Collected data entries
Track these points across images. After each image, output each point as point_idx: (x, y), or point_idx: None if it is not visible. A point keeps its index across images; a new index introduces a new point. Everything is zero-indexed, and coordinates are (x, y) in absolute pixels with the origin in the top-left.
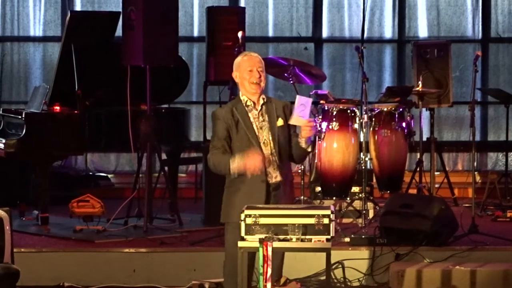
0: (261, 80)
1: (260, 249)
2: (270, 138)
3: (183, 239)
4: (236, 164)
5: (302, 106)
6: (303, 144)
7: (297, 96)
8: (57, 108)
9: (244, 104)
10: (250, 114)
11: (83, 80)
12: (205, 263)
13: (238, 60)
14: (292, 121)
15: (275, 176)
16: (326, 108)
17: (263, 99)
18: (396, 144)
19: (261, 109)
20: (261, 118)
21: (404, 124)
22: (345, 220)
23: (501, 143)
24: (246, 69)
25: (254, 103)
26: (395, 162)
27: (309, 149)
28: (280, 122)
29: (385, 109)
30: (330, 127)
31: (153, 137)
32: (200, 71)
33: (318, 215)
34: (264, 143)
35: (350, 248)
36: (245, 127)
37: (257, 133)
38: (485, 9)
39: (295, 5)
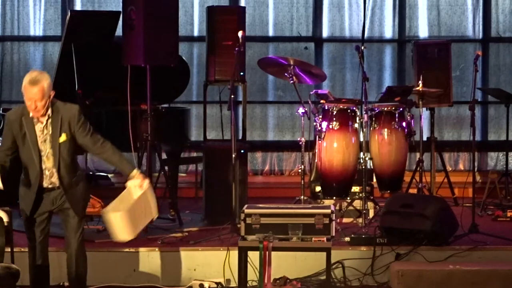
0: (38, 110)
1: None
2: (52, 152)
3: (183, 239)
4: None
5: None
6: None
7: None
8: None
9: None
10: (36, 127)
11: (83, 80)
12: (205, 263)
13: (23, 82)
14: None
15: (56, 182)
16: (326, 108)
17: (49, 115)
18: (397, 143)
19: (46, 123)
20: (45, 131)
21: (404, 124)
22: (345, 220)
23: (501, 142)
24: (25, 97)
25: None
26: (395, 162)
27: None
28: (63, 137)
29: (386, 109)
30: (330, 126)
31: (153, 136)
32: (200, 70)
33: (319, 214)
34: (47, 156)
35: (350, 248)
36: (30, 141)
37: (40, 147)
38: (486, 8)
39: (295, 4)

#### Brief:
From the line with "24: (246, 69)" through the final line of the records above, return each line exactly and nothing else. Pictures are to be skipped.

#### Written answer:
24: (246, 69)
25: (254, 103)
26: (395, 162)
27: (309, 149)
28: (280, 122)
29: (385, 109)
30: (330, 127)
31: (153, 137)
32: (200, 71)
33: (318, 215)
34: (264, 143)
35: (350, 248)
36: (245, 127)
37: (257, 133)
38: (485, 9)
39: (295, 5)
0: (38, 110)
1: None
2: (52, 152)
3: (183, 239)
4: None
5: None
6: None
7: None
8: None
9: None
10: (36, 127)
11: (83, 80)
12: (205, 263)
13: (23, 82)
14: None
15: (56, 182)
16: (326, 108)
17: (49, 115)
18: (397, 143)
19: (46, 123)
20: (45, 131)
21: (404, 124)
22: (345, 220)
23: (501, 142)
24: (25, 97)
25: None
26: (395, 162)
27: None
28: (63, 137)
29: (386, 109)
30: (330, 126)
31: (153, 136)
32: (200, 70)
33: (319, 214)
34: (47, 156)
35: (350, 248)
36: (30, 141)
37: (40, 147)
38: (486, 8)
39: (295, 4)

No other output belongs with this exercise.